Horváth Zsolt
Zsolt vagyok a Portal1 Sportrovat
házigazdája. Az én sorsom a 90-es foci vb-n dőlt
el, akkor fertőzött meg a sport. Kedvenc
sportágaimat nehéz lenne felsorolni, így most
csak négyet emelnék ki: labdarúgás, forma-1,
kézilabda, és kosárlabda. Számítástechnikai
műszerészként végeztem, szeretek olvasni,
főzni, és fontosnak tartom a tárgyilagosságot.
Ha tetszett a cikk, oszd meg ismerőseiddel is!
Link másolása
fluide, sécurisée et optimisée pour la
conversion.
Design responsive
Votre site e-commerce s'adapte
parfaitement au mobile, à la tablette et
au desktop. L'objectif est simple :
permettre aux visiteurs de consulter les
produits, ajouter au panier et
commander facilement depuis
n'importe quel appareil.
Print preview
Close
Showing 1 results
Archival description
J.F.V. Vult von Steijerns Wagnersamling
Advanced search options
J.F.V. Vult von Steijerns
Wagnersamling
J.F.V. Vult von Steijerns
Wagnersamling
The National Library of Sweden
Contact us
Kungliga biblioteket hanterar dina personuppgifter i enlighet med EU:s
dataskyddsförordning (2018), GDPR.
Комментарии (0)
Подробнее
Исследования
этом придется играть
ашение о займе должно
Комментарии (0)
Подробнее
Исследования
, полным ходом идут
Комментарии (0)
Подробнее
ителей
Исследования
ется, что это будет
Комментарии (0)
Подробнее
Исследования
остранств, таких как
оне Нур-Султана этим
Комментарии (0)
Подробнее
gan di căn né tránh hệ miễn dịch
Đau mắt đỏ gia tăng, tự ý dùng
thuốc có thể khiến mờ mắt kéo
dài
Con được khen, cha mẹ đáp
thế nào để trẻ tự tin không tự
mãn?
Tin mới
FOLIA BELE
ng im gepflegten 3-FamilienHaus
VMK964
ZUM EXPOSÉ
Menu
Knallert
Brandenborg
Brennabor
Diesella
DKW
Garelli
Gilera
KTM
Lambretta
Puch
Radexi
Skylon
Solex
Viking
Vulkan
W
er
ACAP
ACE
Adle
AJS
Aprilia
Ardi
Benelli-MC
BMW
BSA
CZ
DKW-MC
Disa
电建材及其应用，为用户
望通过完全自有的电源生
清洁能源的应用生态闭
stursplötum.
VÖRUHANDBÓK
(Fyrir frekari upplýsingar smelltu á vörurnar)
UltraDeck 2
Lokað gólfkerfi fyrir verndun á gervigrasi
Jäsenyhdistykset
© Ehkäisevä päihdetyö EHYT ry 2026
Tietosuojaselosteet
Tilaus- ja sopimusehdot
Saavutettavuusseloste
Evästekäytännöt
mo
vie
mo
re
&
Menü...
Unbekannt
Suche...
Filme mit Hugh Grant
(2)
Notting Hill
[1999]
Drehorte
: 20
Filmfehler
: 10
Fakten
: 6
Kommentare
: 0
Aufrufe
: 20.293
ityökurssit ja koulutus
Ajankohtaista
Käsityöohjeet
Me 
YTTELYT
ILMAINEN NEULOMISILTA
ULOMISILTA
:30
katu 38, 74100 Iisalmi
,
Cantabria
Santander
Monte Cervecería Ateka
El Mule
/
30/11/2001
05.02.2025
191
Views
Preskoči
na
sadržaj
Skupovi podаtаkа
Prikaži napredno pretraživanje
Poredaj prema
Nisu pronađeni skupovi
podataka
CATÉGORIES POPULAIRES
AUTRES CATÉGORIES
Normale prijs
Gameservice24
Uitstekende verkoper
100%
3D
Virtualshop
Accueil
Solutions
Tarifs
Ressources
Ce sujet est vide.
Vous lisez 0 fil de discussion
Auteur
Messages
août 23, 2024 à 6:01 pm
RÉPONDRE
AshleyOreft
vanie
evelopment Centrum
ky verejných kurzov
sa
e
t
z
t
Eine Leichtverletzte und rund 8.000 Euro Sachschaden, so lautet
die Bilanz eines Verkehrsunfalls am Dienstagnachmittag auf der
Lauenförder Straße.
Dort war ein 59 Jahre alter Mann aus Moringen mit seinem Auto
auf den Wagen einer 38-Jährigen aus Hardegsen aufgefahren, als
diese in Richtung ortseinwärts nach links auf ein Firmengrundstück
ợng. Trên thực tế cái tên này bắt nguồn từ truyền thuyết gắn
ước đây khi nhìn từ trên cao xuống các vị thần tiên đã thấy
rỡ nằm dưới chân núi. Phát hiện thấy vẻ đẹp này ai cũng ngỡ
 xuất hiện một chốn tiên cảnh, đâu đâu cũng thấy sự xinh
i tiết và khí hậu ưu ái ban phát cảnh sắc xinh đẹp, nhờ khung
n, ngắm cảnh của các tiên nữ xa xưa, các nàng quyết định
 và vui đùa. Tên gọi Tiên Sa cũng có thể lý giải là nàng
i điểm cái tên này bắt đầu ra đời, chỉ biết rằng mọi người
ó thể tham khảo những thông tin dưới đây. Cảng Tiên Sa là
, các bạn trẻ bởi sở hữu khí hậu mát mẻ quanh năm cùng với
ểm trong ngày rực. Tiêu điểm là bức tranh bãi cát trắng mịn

Directions> Can you write out every line of the entries above, character for character, keeping each line break where it falls?

Exercise result>
Horváth Zsolt
Zsolt vagyok a Portal1 Sportrovat
házigazdája. Az én sorsom a 90-es foci vb-n dőlt
el, akkor fertőzött meg a sport. Kedvenc
sportágaimat nehéz lenne felsorolni, így most
csak négyet emelnék ki: labdarúgás, forma-1,
kézilabda, és kosárlabda. Számítástechnikai
műszerészként végeztem, szeretek olvasni,
főzni, és fontosnak tartom a tárgyilagosságot.
Ha tetszett a cikk, oszd meg ismerőseiddel is!
Link másolása
fluide, sécurisée et optimisée pour la
conversion.
Design responsive
Votre site e-commerce s'adapte
parfaitement au mobile, à la tablette et
au desktop. L'objectif est simple :
permettre aux visiteurs de consulter les
produits, ajouter au panier et
commander facilement depuis
n'importe quel appareil.
Print preview
Close
Showing 1 results
Archival description
J.F.V. Vult von Steijerns Wagnersamling
Advanced search options
J.F.V. Vult von Steijerns
Wagnersamling
J.F.V. Vult von Steijerns
Wagnersamling
The National Library of Sweden
Contact us
Kungliga biblioteket hanterar dina personuppgifter i enlighet med EU:s
dataskyddsförordning (2018), GDPR.
Комментарии (0)
Подробнее
Исследования
этом придется играть
ашение о займе должно
Комментарии (0)
Подробнее
Исследования
, полным ходом идут
Комментарии (0)
Подробнее
ителей
Исследования
ется, что это будет
Комментарии (0)
Подробнее
Исследования
остранств, таких как
оне Нур-Султана этим
Комментарии (0)
Подробнее
gan di căn né tránh hệ miễn dịch
Đau mắt đỏ gia tăng, tự ý dùng
thuốc có thể khiến mờ mắt kéo
dài
Con được khen, cha mẹ đáp
thế nào để trẻ tự tin không tự
mãn?
Tin mới
FOLIA BELE
ng im gepflegten 3-FamilienHaus
VMK964
ZUM EXPOSÉ
Menu
Knallert
Brandenborg
Brennabor
Diesella
DKW
Garelli
Gilera
KTM
Lambretta
Puch
Radexi
Skylon
Solex
Viking
Vulkan
W
er
ACAP
ACE
Adle
AJS
Aprilia
Ardi
Benelli-MC
BMW
BSA
CZ
DKW-MC
Disa
电建材及其应用，为用户
望通过完全自有的电源生
清洁能源的应用生态闭
stursplötum.
VÖRUHANDBÓK
(Fyrir frekari upplýsingar smelltu á vörurnar)
UltraDeck 2
Lokað gólfkerfi fyrir verndun á gervigrasi
Jäsenyhdistykset
© Ehkäisevä päihdetyö EHYT ry 2026
Tietosuojaselosteet
Tilaus- ja sopimusehdot
Saavutettavuusseloste
Evästekäytännöt
mo
vie
mo
re
&
Menü...
Unbekannt
Suche...
Filme mit Hugh Grant
(2)
Notting Hill
[1999]
Drehorte
: 20
Filmfehler
: 10
Fakten
: 6
Kommentare
: 0
Aufrufe
: 20.293
ityökurssit ja koulutus
Ajankohtaista
Käsityöohjeet
Me 
YTTELYT
ILMAINEN NEULOMISILTA
ULOMISILTA
:30
katu 38, 74100 Iisalmi
,
Cantabria
Santander
Monte Cervecería Ateka
El Mule
/
30/11/2001
05.02.2025
191
Views
Preskoči
na
sadržaj
Skupovi podаtаkа
Prikaži napredno pretraživanje
Poredaj prema
Nisu pronađeni skupovi
podataka
CATÉGORIES POPULAIRES
AUTRES CATÉGORIES
Normale prijs
Gameservice24
Uitstekende verkoper
100%
3D
Virtualshop
Accueil
Solutions
Tarifs
Ressources
Ce sujet est vide.
Vous lisez 0 fil de discussion
Auteur
Messages
août 23, 2024 à 6:01 pm
RÉPONDRE
AshleyOreft
vanie
evelopment Centrum
ky verejných kurzov
sa
e
t
z
t
Eine Leichtverletzte und rund 8.000 Euro Sachschaden, so lautet
die Bilanz eines Verkehrsunfalls am Dienstagnachmittag auf der
Lauenförder Straße.
Dort war ein 59 Jahre alter Mann aus Moringen mit seinem Auto
auf den Wagen einer 38-Jährigen aus Hardegsen aufgefahren, als
diese in Richtung ortseinwärts nach links auf ein Firmengrundstück
ợng. Trên thực tế cái tên này bắt nguồn từ truyền thuyết gắn
ước đây khi nhìn từ trên cao xuống các vị thần tiên đã thấy
rỡ nằm dưới chân núi. Phát hiện thấy vẻ đẹp này ai cũng ngỡ
 xuất hiện một chốn tiên cảnh, đâu đâu cũng thấy sự xinh
i tiết và khí hậu ưu ái ban phát cảnh sắc xinh đẹp, nhờ khung
n, ngắm cảnh của các tiên nữ xa xưa, các nàng quyết định
 và vui đùa. Tên gọi Tiên Sa cũng có thể lý giải là nàng
i điểm cái tên này bắt đầu ra đời, chỉ biết rằng mọi người
ó thể tham khảo những thông tin dưới đây. Cảng Tiên Sa là
, các bạn trẻ bởi sở hữu khí hậu mát mẻ quanh năm cùng với
ểm trong ngày rực. Tiêu điểm là bức tranh bãi cát trắng mịn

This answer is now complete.